_Try it_. The records below must be transcribed exactly. Do not include the pictures.

_Dataset entries_.
#####

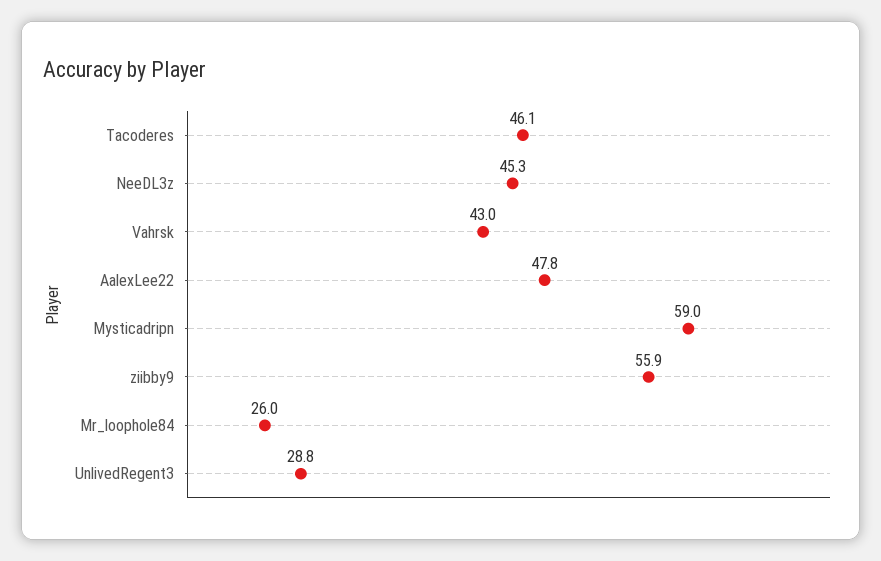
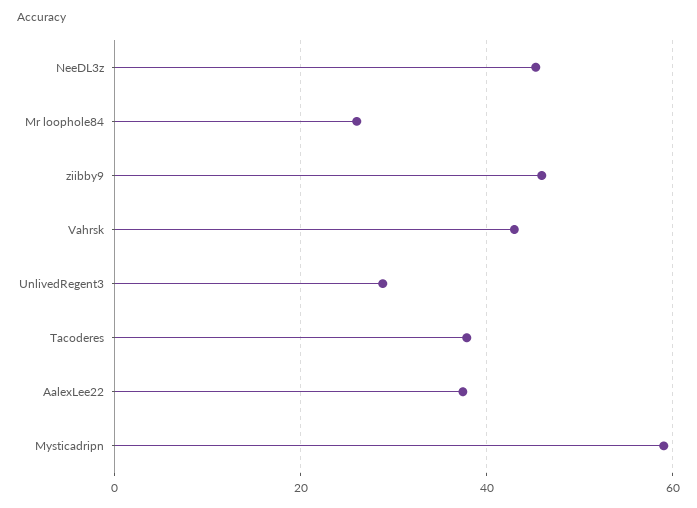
Tacoderes: 46.1 -> 38
AalexLee22: 47.8 -> 38
ziibby9: 55.9 -> 46

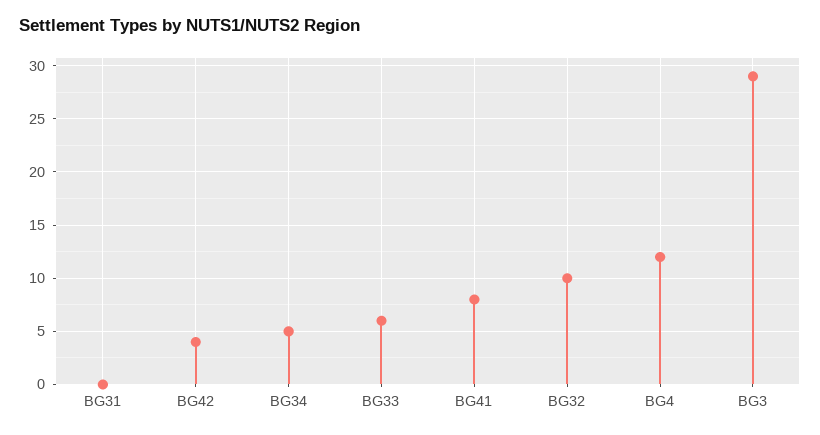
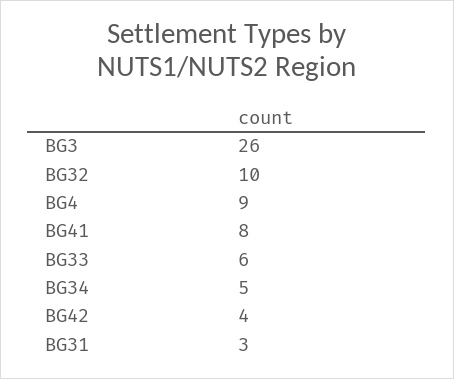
BG31: 0 -> 3
BG4: 12 -> 9
BG3: 29 -> 26

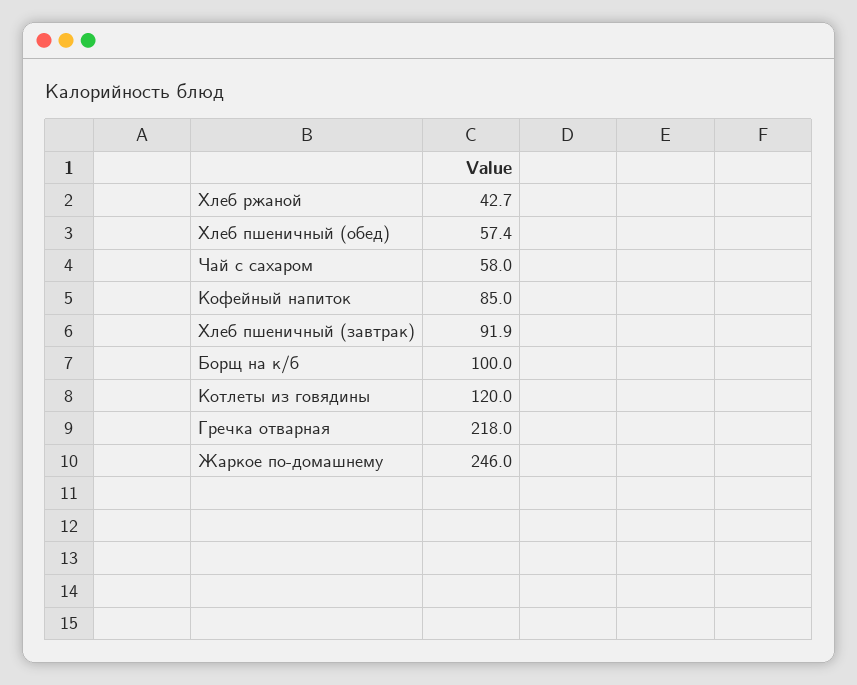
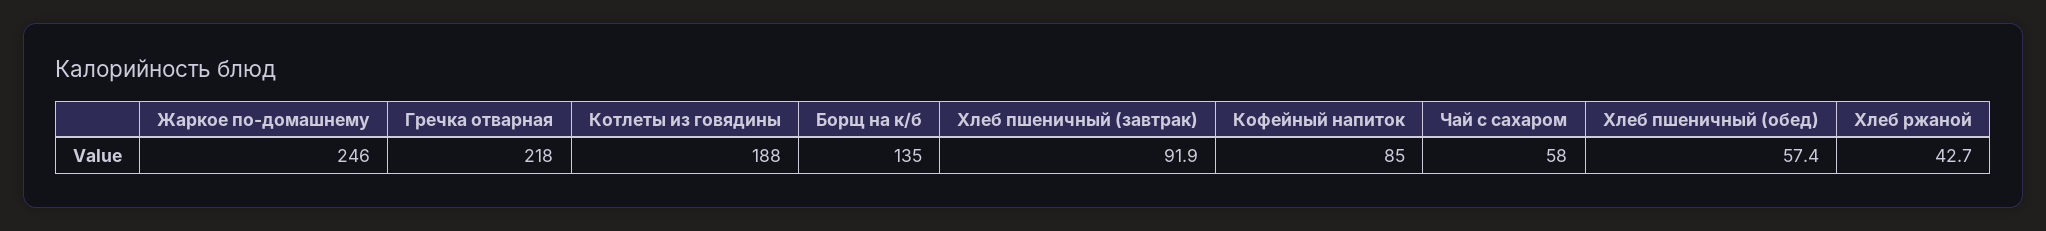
Борщ на к/б: 100 -> 135
Котлеты из говядины: 120 -> 188

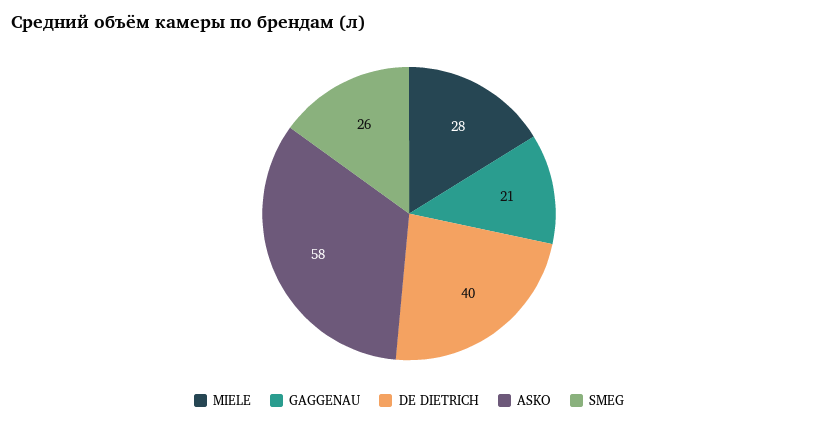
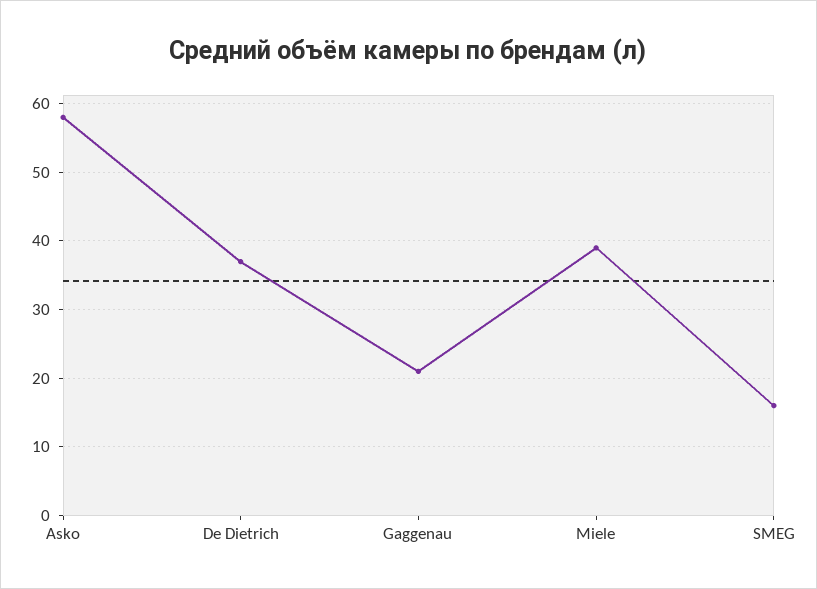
MIELE: 28 -> 39
DE DIETRICH: 40 -> 37
SMEG: 26 -> 16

#####

_Task output_.
Tacoderes: 46.1 -> 38
AalexLee22: 47.8 -> 38
ziibby9: 55.9 -> 46

BG31: 0 -> 3
BG4: 12 -> 9
BG3: 29 -> 26

Борщ на к/б: 100 -> 135
Котлеты из говядины: 120 -> 188

MIELE: 28 -> 39
DE DIETRICH: 40 -> 37
SMEG: 26 -> 16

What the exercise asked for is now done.